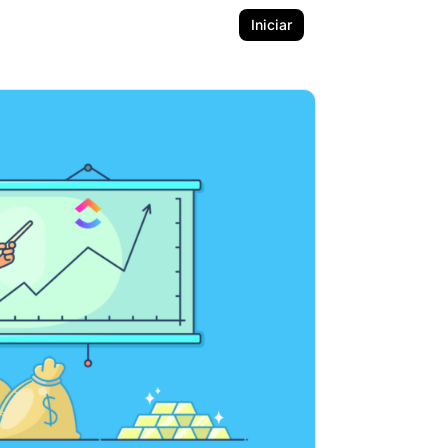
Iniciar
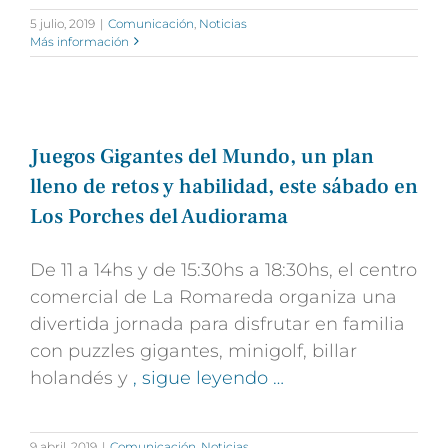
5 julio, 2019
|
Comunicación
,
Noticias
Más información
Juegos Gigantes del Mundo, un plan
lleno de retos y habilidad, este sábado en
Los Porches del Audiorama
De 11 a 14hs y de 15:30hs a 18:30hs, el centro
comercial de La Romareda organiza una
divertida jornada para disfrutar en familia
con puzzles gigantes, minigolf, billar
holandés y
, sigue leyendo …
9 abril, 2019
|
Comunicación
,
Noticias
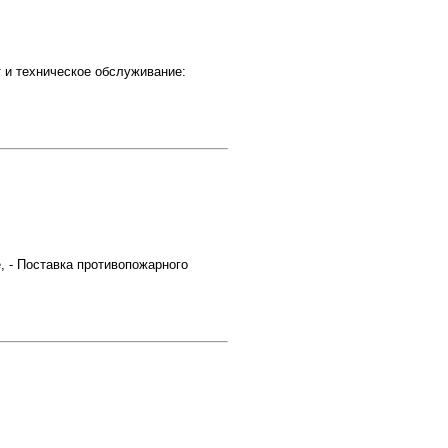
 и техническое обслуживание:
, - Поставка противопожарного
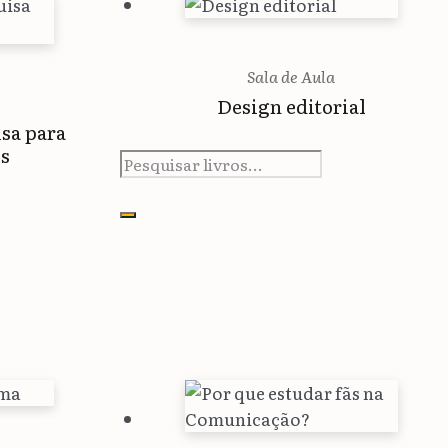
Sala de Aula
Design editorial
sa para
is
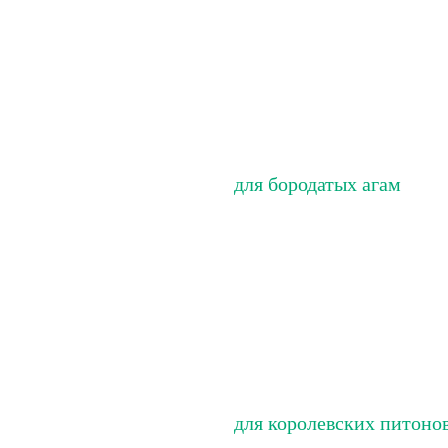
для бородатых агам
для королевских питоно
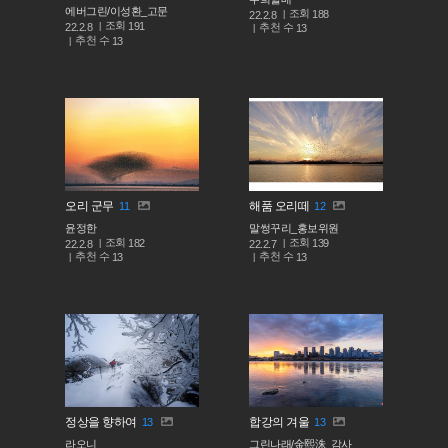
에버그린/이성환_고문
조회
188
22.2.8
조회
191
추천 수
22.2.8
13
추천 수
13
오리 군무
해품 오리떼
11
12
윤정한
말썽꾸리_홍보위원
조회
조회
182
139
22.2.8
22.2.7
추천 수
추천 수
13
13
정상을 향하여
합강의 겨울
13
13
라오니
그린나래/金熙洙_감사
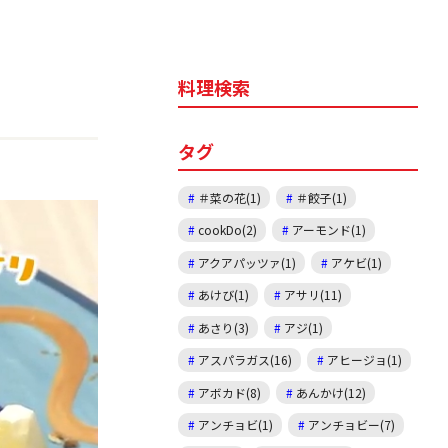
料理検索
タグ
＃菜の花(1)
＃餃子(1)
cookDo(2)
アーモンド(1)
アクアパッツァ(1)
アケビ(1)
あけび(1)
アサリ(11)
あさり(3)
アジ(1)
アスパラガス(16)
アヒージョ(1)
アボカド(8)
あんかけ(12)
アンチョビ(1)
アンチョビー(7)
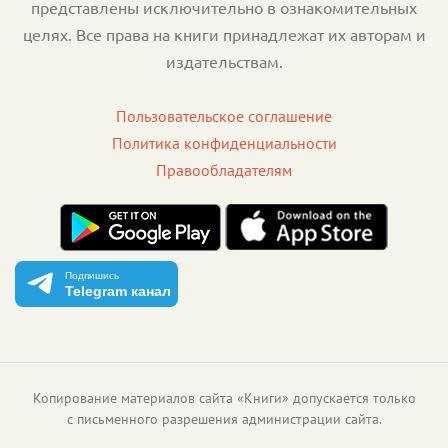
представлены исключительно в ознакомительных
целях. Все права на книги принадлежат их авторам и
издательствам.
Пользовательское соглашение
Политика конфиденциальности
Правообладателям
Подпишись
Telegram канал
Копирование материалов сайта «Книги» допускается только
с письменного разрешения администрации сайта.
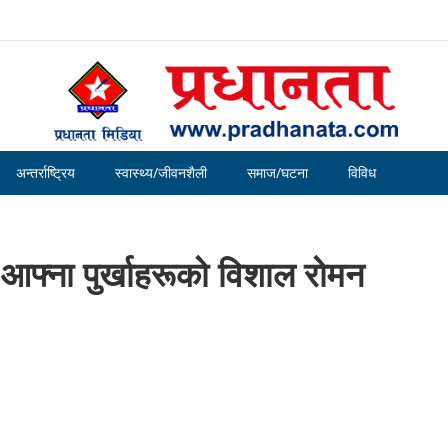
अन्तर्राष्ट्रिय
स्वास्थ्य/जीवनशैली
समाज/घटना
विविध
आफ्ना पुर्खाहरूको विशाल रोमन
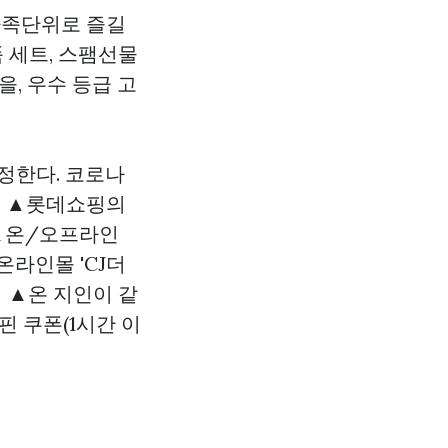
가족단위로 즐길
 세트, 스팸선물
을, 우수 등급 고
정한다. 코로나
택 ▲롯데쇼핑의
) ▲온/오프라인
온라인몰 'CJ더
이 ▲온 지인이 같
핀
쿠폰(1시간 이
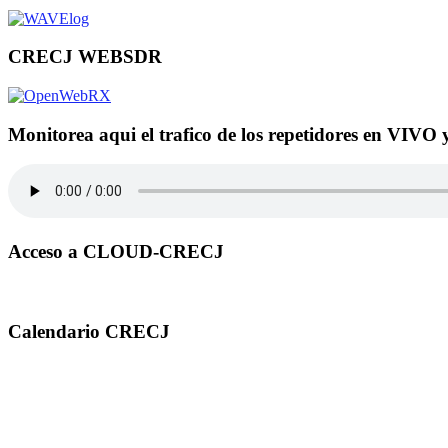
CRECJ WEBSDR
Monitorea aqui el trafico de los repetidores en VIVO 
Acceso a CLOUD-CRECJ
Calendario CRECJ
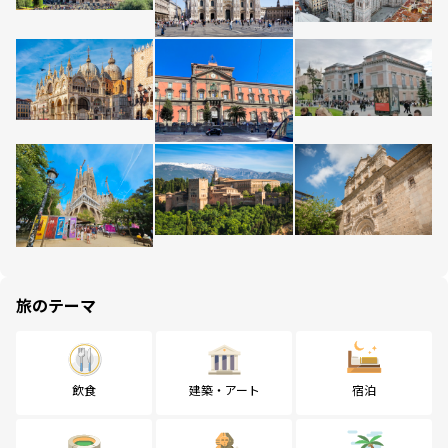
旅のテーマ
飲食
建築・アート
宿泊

* _About this exercise_
Please copy the text of every record above line for line, without any changes, and leave the pictures out of your answer.

* _Finished task_
Iniciar
5 julio, 2019
|
Comunicación
,
Noticias
Más información
Juegos Gigantes del Mundo, un plan
lleno de retos y habilidad, este sábado en
Los Porches del Audiorama
De 11 a 14hs y de 15:30hs a 18:30hs, el centro
comercial de La Romareda organiza una
divertida jornada para disfrutar en familia
con puzzles gigantes, minigolf, billar
holandés y
, sigue leyendo …
9 abril, 2019
|
Comunicación
,
Noticias
 и техническое обслуживание:
, - Поставка противопожарного
Sala de Aula
Design editorial
sa para
is
для бородатых агам
для королевских питоно
에버그린/이성환_고문
조회
188
22.2.8
조회
191
추천 수
22.2.8
13
추천 수
13
오리 군무
해품 오리떼
11
12
윤정한
말썽꾸리_홍보위원
조회
조회
182
139
22.2.8
22.2.7
추천 수
추천 수
13
13
정상을 향하여
합강의 겨울
13
13
라오니
그린나래/金熙洙_감사
料理検索
タグ
＃菜の花(1)
＃餃子(1)
cookDo(2)
アーモンド(1)
アクアパッツァ(1)
アケビ(1)
あけび(1)
アサリ(11)
あさり(3)
アジ(1)
アスパラガス(16)
アヒージョ(1)
アボカド(8)
あんかけ(12)
アンチョビ(1)
アンチョビー(7)
представлены исключительно в ознакомительных
целях. Все права на книги принадлежат их авторам и
издательствам.
Пользовательское соглашение
Политика конфиденциальности
Правообладателям
Подпишись
Telegram канал
Копирование материалов сайта «Книги» допускается только
с письменного разрешения администрации сайта.
अन्तर्राष्ट्रिय
स्वास्थ्य/जीवनशैली
समाज/घटना
विविध
आफ्ना पुर्खाहरूको विशाल रोमन
가족단위로 즐길
 세트, 스팸선물
을, 우수 등급 고
정한다. 코로나
택 ▲롯데쇼핑의
) ▲온/오프라인
온라인몰 'CJ더
이 ▲온 지인이 같
핀
쿠폰(1시간 이
CRECJ WEBSDR
Monitorea aqui el trafico de los repetidores en VIVO 
Acceso a CLOUD-CRECJ
Calendario CRECJ
旅のテーマ
飲食
建築・アート
宿泊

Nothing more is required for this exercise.